All the court was besotted with the two of them, those dark Boleyn flirtatious looks, their high living: such gamblers, such lovers of risk; both so fervent for their reform of the church, so quick and clever in argument, so daring in their reading and thoughts. From the king to the kitchen maid there was not one person who was not dazzled by the pair of them. Even now, three years on, I cannot believe that we will never see them again. Surely, a couple so young, so radiant with life, cannot simply die? In my mind, in my heart, they are still riding out together, still young, still beautiful. And why would I not passionately long for this to be true?

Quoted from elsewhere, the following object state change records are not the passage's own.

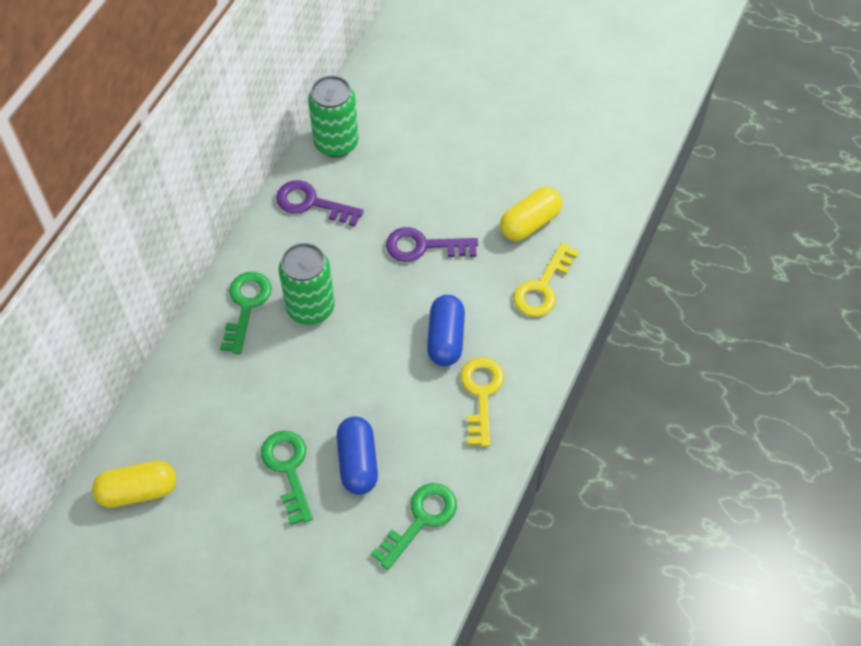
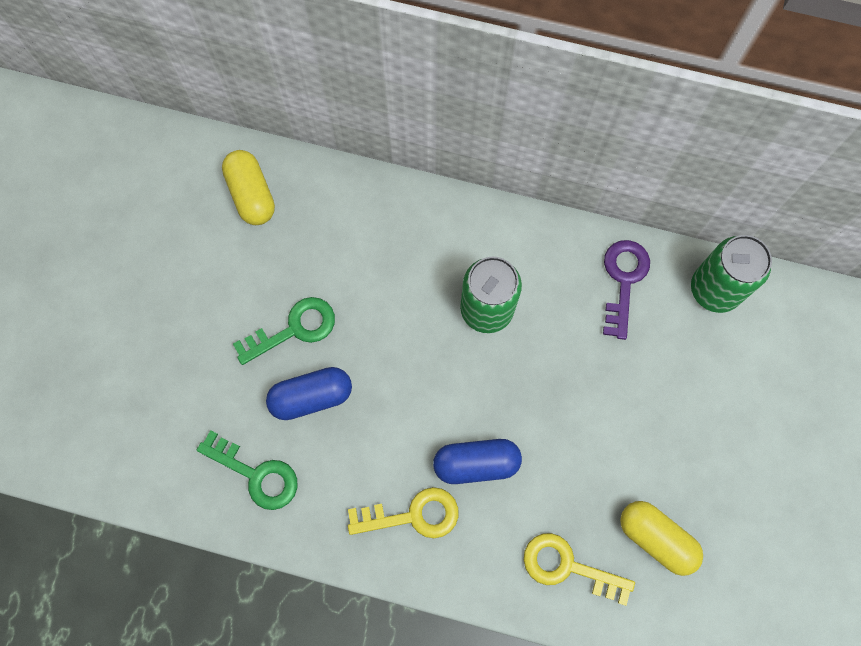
camera: 80 degrees right, 15 degrees up
(246, 305) = (476, 243): green key -> none
(423, 246) = (593, 416): purple key -> none

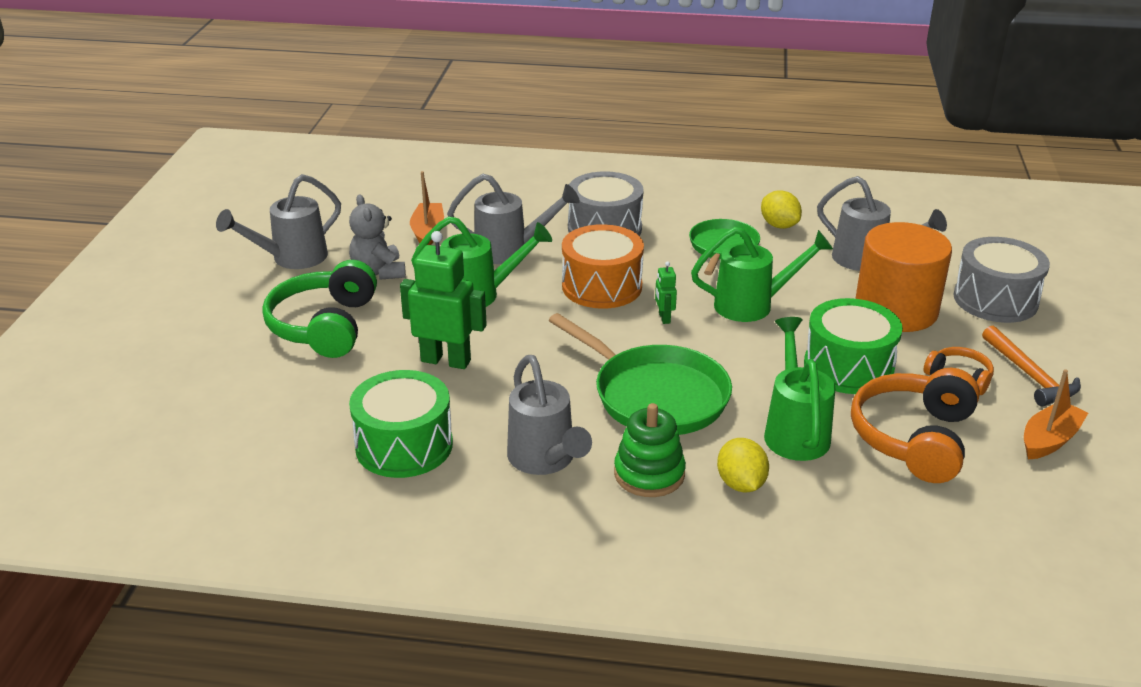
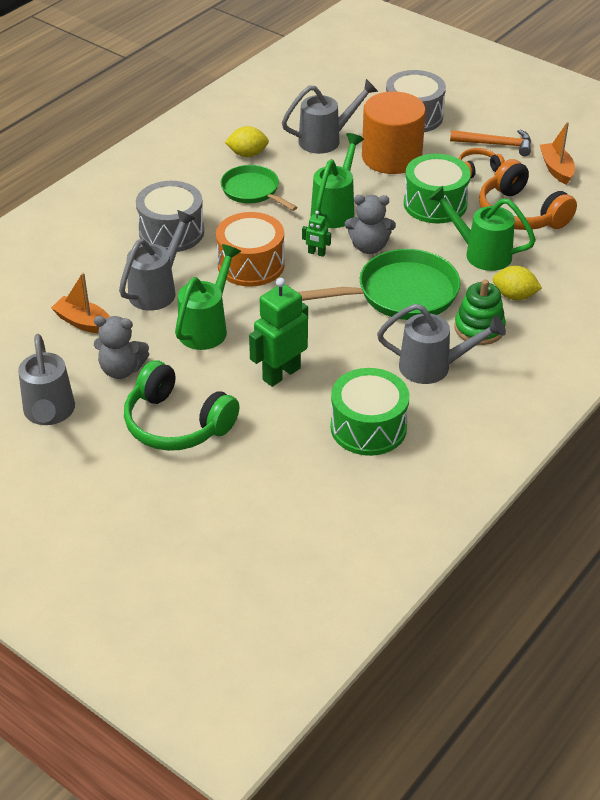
camera: 60 degrees left, 10 degrees up
(713, 347) = (369, 247): none -> grey teddy bear

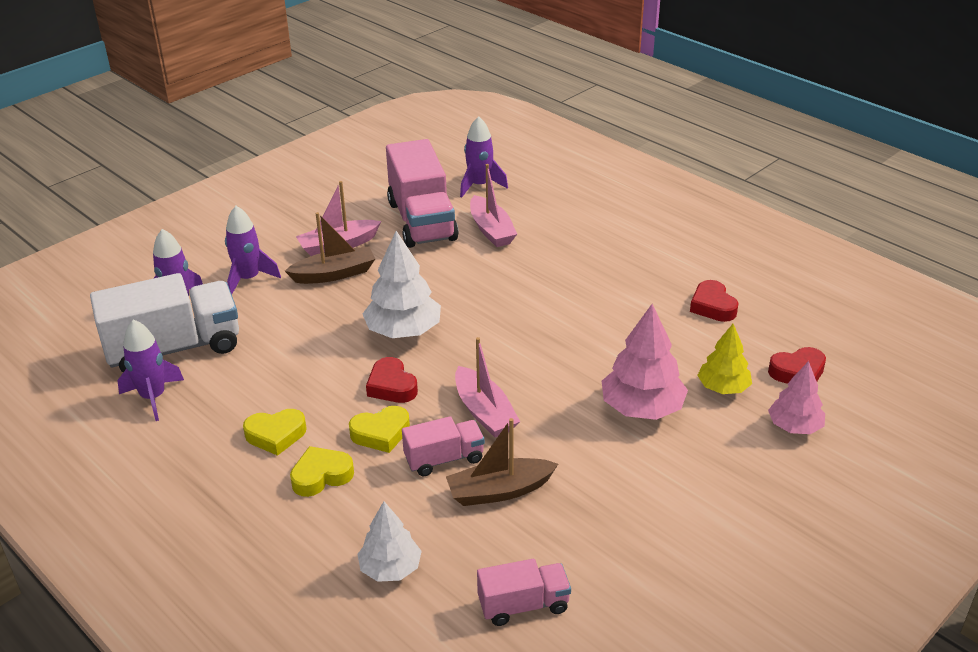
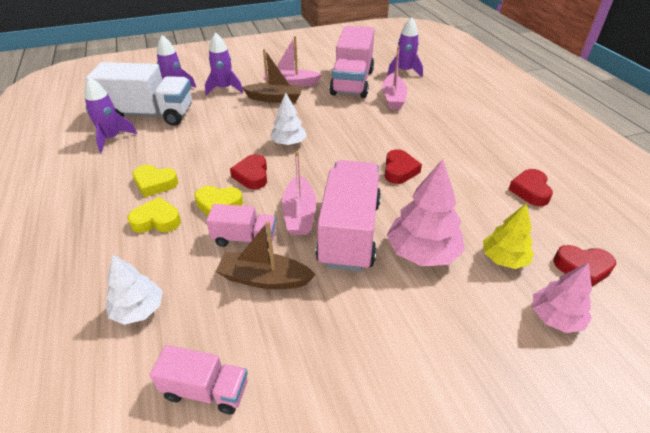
camera: 25 degrees right, 5 degrees up
(403, 331) = (288, 143): white tree -> white tree, size x0.64
(554, 413) = (349, 232): none -> pink truck
(561, 325) = (399, 170): none -> red heart

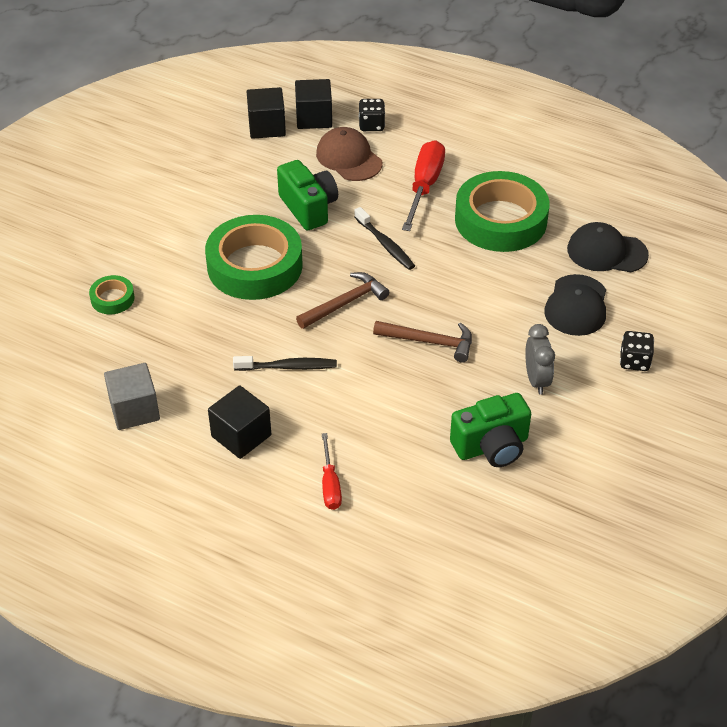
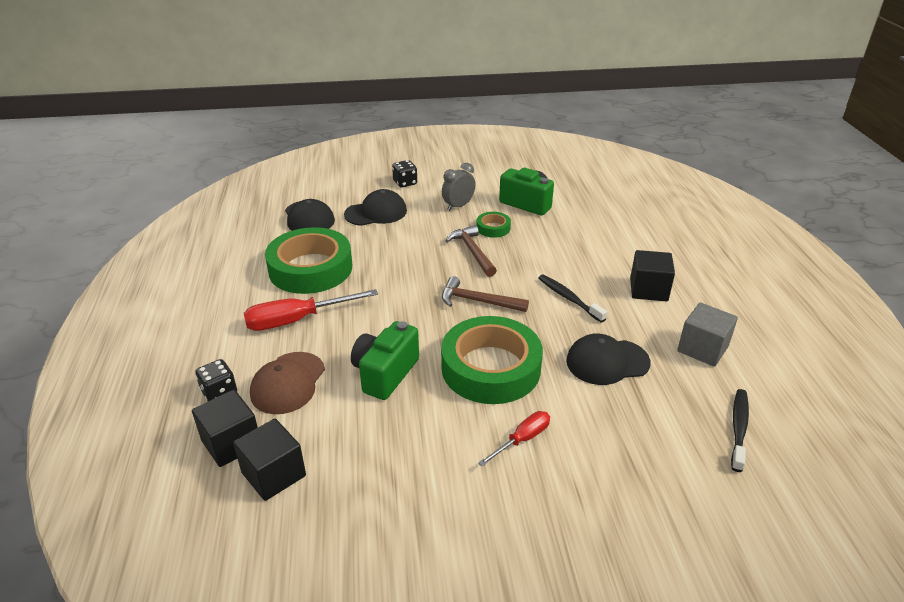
camera: 125 degrees left, 10 degrees down
(112, 298) = (629, 435): green tape -> green tape (493, 228)
(188, 337) = (607, 362): none -> black cap
(330, 484) = (629, 242): red screwdriver -> red screwdriver (522, 439)
(385, 244) = (392, 310): black toothbrush -> black toothbrush (738, 428)

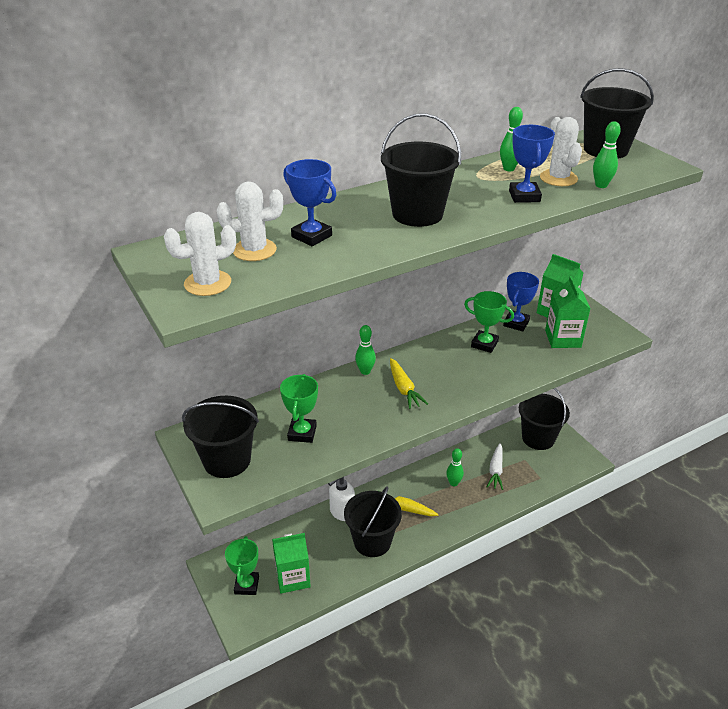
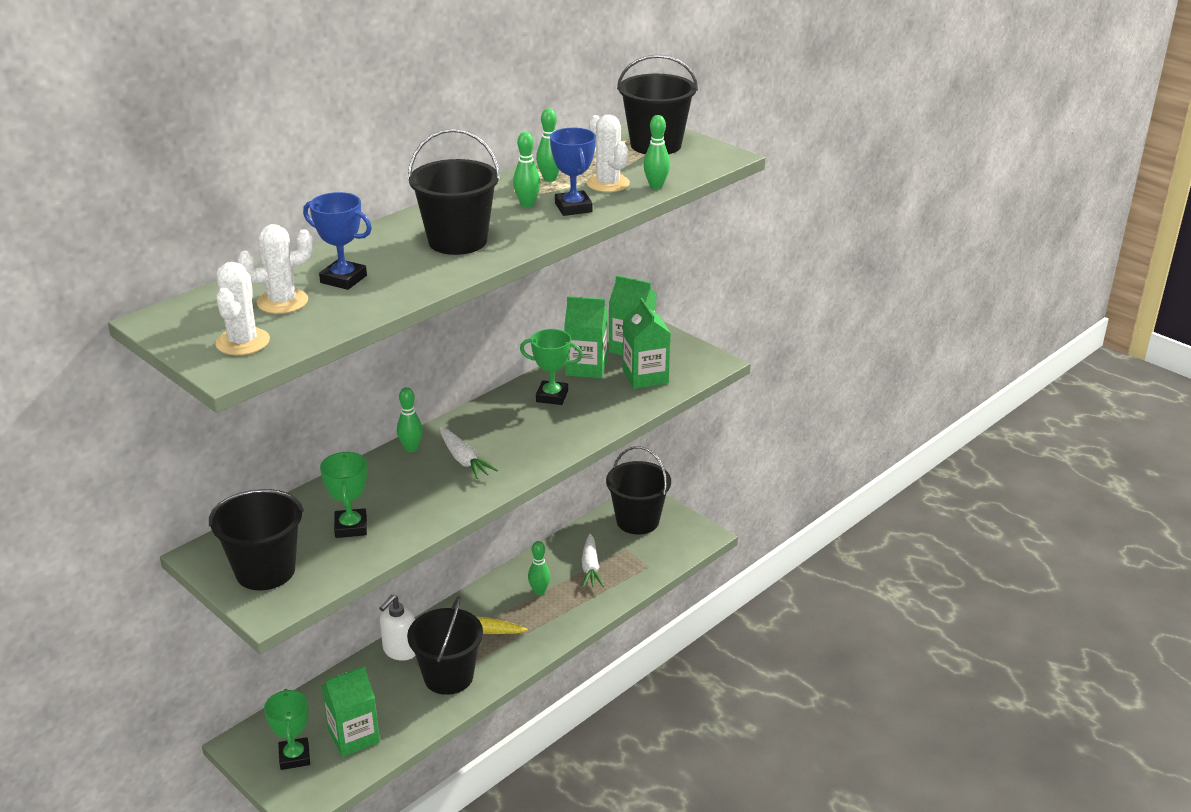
camera: 15 degrees left, 5 degrees down
(207, 283) = (243, 342): white cactus -> white cactus turned 45 degrees counterclockwise
(404, 388) = (464, 460): yellow carrot -> white carrot
(485, 188) = (527, 204): none -> green bowling pin
(516, 323) = (586, 367): blue trophy -> green carton

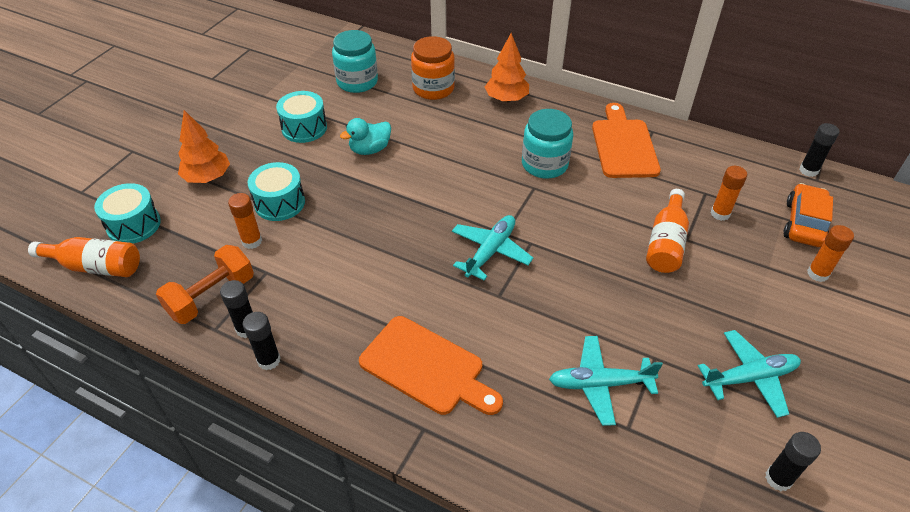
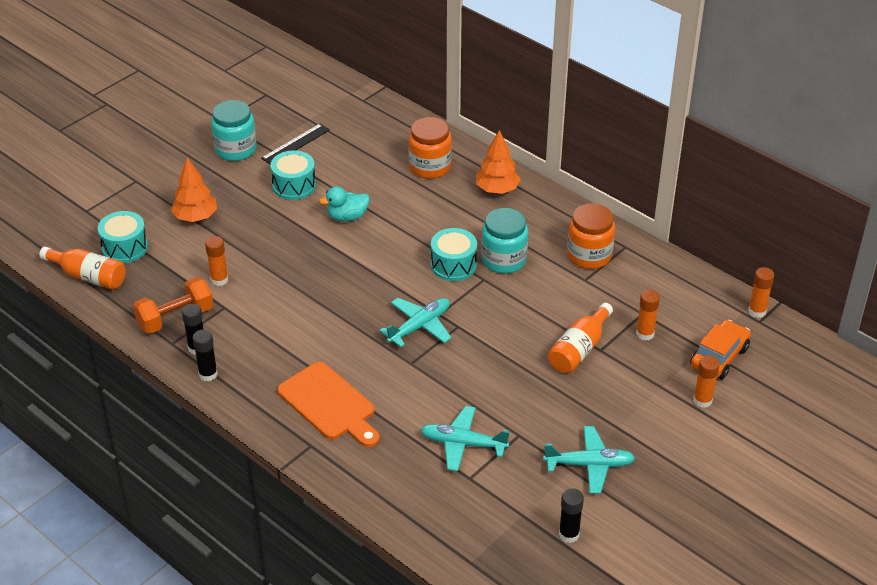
camera: 15 degrees right, 5 degrees down
(279, 203) = (252, 251): turquoise drum -> turquoise drum (453, 265)
(293, 88) = (295, 144): none -> black ruler
(357, 82) = (359, 147): turquoise jar -> turquoise jar (235, 149)
(624, 145) = (589, 255): orange cutting board -> orange jar
(808, 170) = (757, 311): black glue stick -> orange glue stick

It has been only three years since I last saw them; three years, two months, and nine days since his careless fingers brushed against mine, and he smiled and said, "Good day, wife, I must go, I have everything to do today," and it was a May Day morning and we were preparing for the tournament. I knew he and his sister were in trouble, but I did not know how much.
Every day in this new life of mine I walk to the crossroads in the village, where there is a dirty milestone to the London road. Picked out in mud and lichen, the carving says "London, 120 miles." It is such a long way, such a long way away. Every day I bend down and touch it, like a talisman, and then I turn back again to my father's house, which is now so small to me, who has lived in the king's greatest palaces. I live on my brother's charity, on the goodwill of his wife who cares nothing for me, on a pension from Thomas Cromwell, the upstart moneylender, who is the king's new great friend. I am a poor neighbor living in the shadow of the great house that was once my own, a Boleyn house, one of our many houses. I live quietly, cheaply, like a widow with no house of my own whom no man wants.
And this is because I am a widow with no house of my own whom no man wants. A woman of nearly thirty years old, with a face scored by disappointment, mother to an absent son, a widow without prospect of remarriage, the sole survivor of an unlucky family, heiress to scandal.
My dream is that one day this luck will change. I will see a messenger in Howard livery riding down this very road, bringing a letter for me, a letter from the Duke of Norfolk, to summon me back to court, to tell me that there is work for me to do again: a queen to serve, secrets to whisper, plots to hatch, the unending double-dealing life of a courtier, at which he is so expert, and I am his greatest pupil. My dream is that the world will change again, swing topsy-turvy until we are uppermost once more, and I am restored. I saved the duke once, when we were in the worst danger, and in return he saved me. Our great sorrow was that we could not save the two of them, the two who now ride and laugh and dance only in my dreams. I touch the milestone once more, and imagine that tomorrow the messenger will come. He will hold out a paper, sealed with the Howard crest deep and shiny in the red wax. "A message for Jane Boleyn, the Viscountess Rochford?" he will ask, looking at my plain kirtle and the dust on the hem of my gown, my hand stained with dirt from the London milestone.
"I will take it," I shall say. "I am her. I have been waiting forever." And I shall take it in my dirty hand: my inheritance.